====== EXCERPT
2008 Tomato Trial Results from Jeneen Wiche

by Brad Yost on November 13, 2008

For several years now I’ve grown only heirloom varieties of tomatoes and it’s time to share my impressions of this year’s selections.  I’ll start with my favorites:  ‘Arkansas Traveler’ and ‘Momotaro’.  Both had high yield, great taste, beautiful shape and storability.  Amazingly long storability, in fact, just sitting piled high on a plate in the kitchen.  I will definitely grow theses again (with my long-time favorite ‘Cherokee Purple’).

‘Tiffin Mennonite’ was a very good large, pink tomato.  It had a tendency to crack on its shoulders but it still stayed rather clean.  The sweet, juicy fruit made up for any deficiency in form.  I do not need a perfect looking tomato, only one that performs well and tastes delicious.

I think I have finally come to terms with the fact that I really don’t like yellow beefsteak types of tomatoes.  They either lack taste or bust open just as they ripen.  ‘Pineapple’ has great taste but I didn’t grow it this year because it is usually a mess.  I decided to try ‘Flame’ and ‘Old German’ instead. ‘Flame’ (also called ‘Hillbilly’) was the most disappointing, the flavor was watery and the fruit formed woody cores that made them hardly worth picking.  ‘Old German’ formed well and had decent flavor but there has to be a better one out there.  Let me know if you have a favorite big yellow.

I did get some satisfaction from yellow.  I received some heirloom seeds from a friend last year that we started indoors this spring.  Among the collection our two favorites were ‘Garden Peach’ and ‘Lillipop’.  The names say it all:  ‘Garden Peach’, although a tomato, really did look like a little peach with a tinge of fuzz and a peachy color when fully ripe.  ‘Lillipop’ is one of the best yellow cherry tomato varieties I have had with large round fruit on a very prolific plant.

‘Stupice’ and ‘Bonito Ojo’ were okay.  Their value was that they were early and prolific.  Both varieties bear small round fruit, the flavor was good, just not what I was looking for.  They both came in handy for canning and making other tomato products for processing and storing, so I was glad to have them nonetheless.

With all this said I have to add that weather and fertility have much to do with how well a tomato plant does, how well it fruits and how well that fruit develops and ripens, so I can’t say definitively that these varieties will perform or taste the same from one year to the next.  I do know that I will recommend ‘Arkansas Traveler’, ‘Momotaro’, ‘Garden Peach’, ‘Lillipop’ and ‘Tiffin Mennonite’ to gardeners interested in heirloom tomatoes.

Feel free to comment in the space below and share any of your own outstanding or disappointing performers in the garden this year.

Comments Closed

{ 3 comments }

Dan Dobson December 30, 2008 at 7:58 am

I grew heirloom varieties in ’07 for the first time.
I also found “pineapple” to be un-acceptable. Mine were
dry-hollow even. More like a pepper than a tomato.

I planted a variety pack of heirloom purchased from Park
seeds. We enjoyed them but don’t know specific names
for our favorites.
There was a purple one in there that we found extra tasty
and it was a favorite to anyone we shared them with but they must have been “determinate” variety because they
produced a bunch of fruit and then just quit.

Are all heirloom tomatoes determinate???

DD in Fern Creek USA

Brad Yost December 31, 2008 at 2:18 pm

Dan,
Jeneen says:
“Not all heirlooms are determinate. Check out Territorial Seeds for some good selections and descriptions of what you are getting (and who is early, mid, late, determinate, etc.) Best, Jeneen”

Mary Wikswo January 15, 2009 at 8:18 am

In Eastern Virginia I like Brandyboy (an improved version of Brandywine and not really an heirloom) and Cherokee Purple. For great flavor,Black Krim is hard to beat, but prone to disease.
============
====== PROVIDED RECORDS
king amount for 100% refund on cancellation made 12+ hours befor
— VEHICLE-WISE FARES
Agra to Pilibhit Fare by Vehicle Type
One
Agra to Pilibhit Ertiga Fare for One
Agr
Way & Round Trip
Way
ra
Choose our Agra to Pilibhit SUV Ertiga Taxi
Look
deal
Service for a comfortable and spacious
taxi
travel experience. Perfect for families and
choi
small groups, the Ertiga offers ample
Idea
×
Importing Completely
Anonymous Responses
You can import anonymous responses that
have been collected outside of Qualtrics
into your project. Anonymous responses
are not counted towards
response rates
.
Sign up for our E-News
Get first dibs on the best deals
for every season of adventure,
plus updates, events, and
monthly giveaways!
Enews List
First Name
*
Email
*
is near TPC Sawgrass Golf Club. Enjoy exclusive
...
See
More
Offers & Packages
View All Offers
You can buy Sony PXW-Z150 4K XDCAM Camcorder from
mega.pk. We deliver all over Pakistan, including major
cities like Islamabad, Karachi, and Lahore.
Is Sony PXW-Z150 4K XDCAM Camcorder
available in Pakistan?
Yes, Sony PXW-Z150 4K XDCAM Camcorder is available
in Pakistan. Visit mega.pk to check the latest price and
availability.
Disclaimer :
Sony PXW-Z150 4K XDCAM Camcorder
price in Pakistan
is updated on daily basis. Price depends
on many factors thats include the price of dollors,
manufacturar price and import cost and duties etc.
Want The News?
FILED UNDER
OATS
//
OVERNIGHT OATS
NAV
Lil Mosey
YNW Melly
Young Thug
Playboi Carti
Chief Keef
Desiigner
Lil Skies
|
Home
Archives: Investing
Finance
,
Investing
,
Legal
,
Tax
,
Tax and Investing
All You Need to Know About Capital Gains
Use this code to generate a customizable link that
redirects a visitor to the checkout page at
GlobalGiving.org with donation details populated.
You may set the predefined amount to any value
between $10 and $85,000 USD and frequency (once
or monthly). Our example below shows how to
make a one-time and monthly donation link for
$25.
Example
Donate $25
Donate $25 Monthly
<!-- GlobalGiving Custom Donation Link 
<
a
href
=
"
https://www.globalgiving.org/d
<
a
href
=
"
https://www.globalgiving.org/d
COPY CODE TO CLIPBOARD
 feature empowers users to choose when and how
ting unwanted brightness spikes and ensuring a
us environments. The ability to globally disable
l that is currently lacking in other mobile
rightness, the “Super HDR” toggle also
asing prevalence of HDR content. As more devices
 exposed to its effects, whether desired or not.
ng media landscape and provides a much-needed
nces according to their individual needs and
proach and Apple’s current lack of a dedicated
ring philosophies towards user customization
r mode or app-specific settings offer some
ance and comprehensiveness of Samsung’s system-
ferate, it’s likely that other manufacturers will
============
====== PROVIDED RECORDS
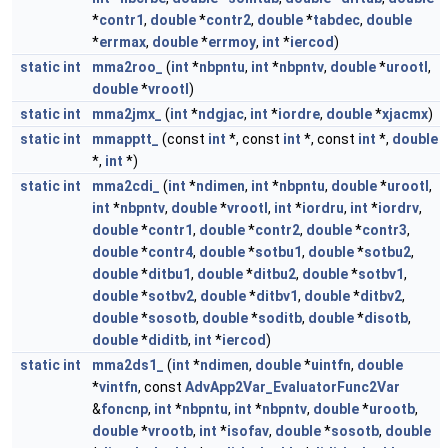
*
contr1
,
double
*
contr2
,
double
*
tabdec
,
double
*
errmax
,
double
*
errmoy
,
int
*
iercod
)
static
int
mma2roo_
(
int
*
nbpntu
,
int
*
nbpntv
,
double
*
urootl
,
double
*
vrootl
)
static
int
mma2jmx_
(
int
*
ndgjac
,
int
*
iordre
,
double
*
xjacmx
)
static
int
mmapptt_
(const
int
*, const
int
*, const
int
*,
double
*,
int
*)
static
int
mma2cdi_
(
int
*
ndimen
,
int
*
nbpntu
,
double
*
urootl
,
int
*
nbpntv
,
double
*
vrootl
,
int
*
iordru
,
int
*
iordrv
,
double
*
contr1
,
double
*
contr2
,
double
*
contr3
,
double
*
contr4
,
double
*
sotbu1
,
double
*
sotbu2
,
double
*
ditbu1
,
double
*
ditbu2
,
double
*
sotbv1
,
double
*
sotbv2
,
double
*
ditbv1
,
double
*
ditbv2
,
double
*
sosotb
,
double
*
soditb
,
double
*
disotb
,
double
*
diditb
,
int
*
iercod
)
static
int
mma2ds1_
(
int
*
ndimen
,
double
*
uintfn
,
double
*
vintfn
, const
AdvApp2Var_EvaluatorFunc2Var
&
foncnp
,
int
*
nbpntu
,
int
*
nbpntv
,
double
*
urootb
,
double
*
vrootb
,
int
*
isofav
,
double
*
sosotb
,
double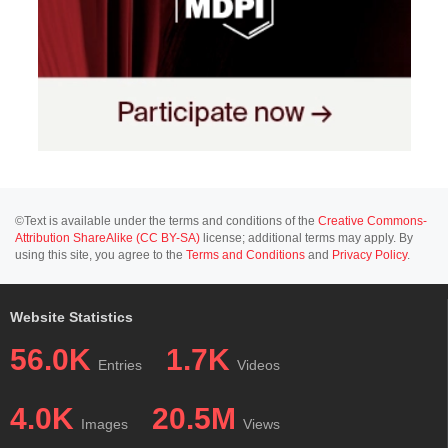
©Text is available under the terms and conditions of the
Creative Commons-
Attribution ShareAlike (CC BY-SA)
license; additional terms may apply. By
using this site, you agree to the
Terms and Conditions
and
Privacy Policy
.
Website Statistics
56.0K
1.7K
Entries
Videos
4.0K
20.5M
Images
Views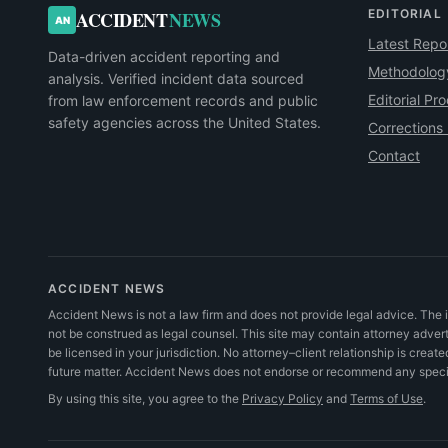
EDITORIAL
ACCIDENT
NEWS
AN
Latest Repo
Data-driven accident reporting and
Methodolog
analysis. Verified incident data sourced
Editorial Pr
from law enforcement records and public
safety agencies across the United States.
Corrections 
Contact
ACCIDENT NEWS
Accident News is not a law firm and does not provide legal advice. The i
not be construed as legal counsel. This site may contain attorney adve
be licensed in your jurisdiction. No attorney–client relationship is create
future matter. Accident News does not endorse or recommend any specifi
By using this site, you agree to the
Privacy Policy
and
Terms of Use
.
============
### WHAT THIS TASK INVOLVES
Answer these about the tomato trial post:
1. What other name is given for 'Flame'?
2. Which variety did Dan Dobson find dry and hollow?
3. According to Mary Wikswo, what is Black Krim prone to?
The records have nothing to do with the text.

### ANSWER TO THIS TASK
1. 'Hillbilly'
2. 'Pineapple'
3. Disease